Text To Speech (TTS) With Voice Customization using HTML, CSS, & JavaScript

By Bytewebster - May 5, 2023

Text To Speech (TTS) using HTML, CSS, and JavaScript

Welcome to bytewebster javascript projects on Text To Speech (TTS) Generator With Voice Customization using HTML, CSS, & JavaScript. You can simply transform any written text into spoken words using our Text to Speech project, which includes a variety of customising options.

Working

This Text-to-speech generator allows you to turn written text into spoken words. The project includes customization options, such as the ability to choose from different voices, adjust the pitch and speed of the speech, and control the volume.

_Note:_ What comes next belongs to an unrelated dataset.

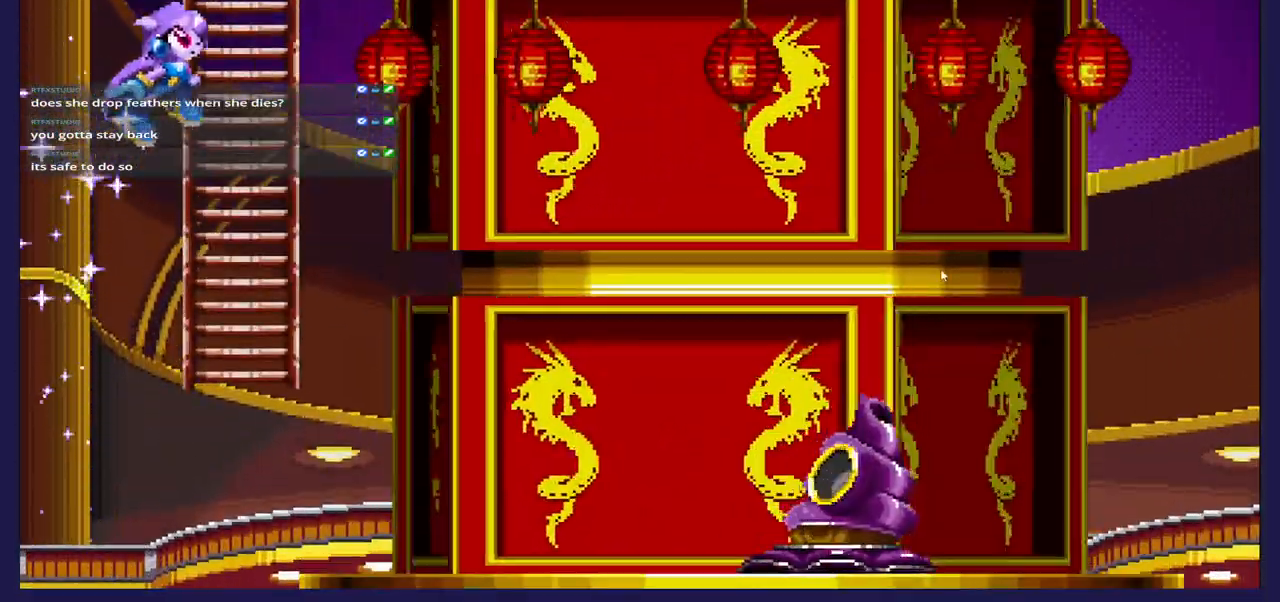
{"buttons": ["DPAD_UP"], "left_stick": "center", "right_stick": "center", "events": [[100, "DPAD_RIGHT", "up"]]}
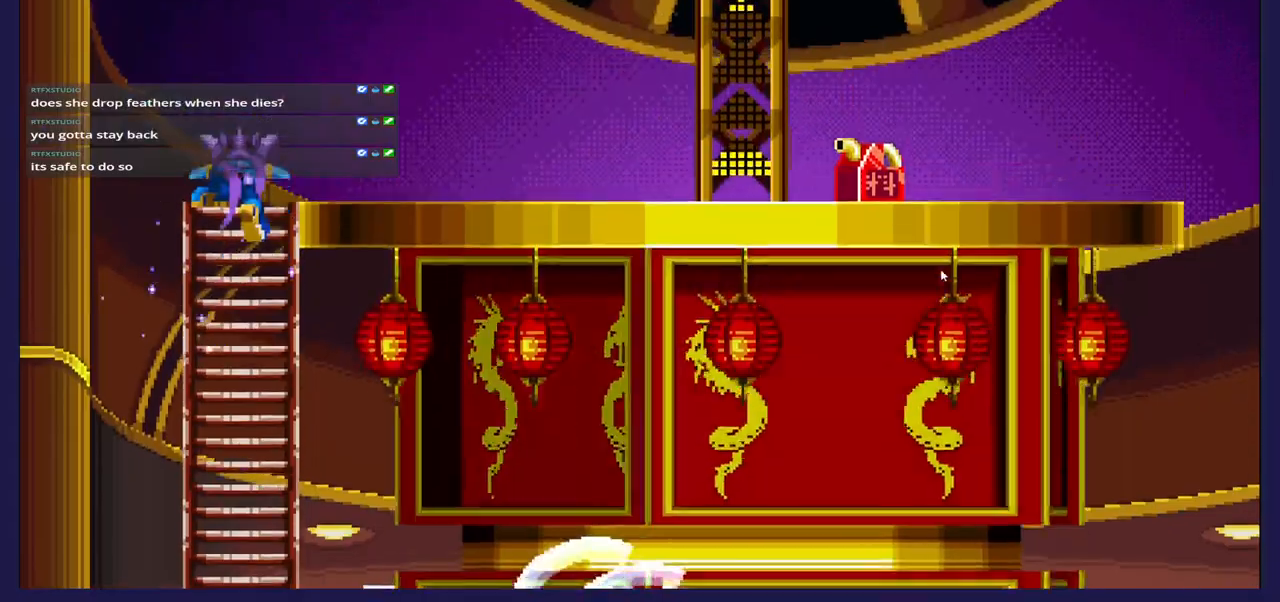
{"buttons": ["DPAD_RIGHT"], "left_stick": "center", "right_stick": "center", "events": [[133, "DPAD_RIGHT", "down"], [133, "DPAD_UP", "up"]]}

Once the user inputs the text and selects their preferred customization options, they can click a button to hear the text spoken out loud.

Direct Download

Detailed Overview of Project

This Text To Speech project can have several potential uses, such as: It can be used as a tool for language learners to practice pronunciation and listening skills by providing spoken feedback on their written work.

Creating this project is a great way to gain hands-on experience in JavaScript, as it is simple to make and requires minimal code. So let's know how we design the HTML structure of this text to speech generator.

HTML Structure

This is the HTML code for our JavaScript Text To Speech Generator Let's break it down. This code starts with a div element with a class of "wrapper". it is used to group the entire TTS application together.

The first element inside the wrapper class is a label element with a "for" attribute set to "text". This label acts as a heading for the following element, a textarea element with the id "text." This textarea's value is set to the default text.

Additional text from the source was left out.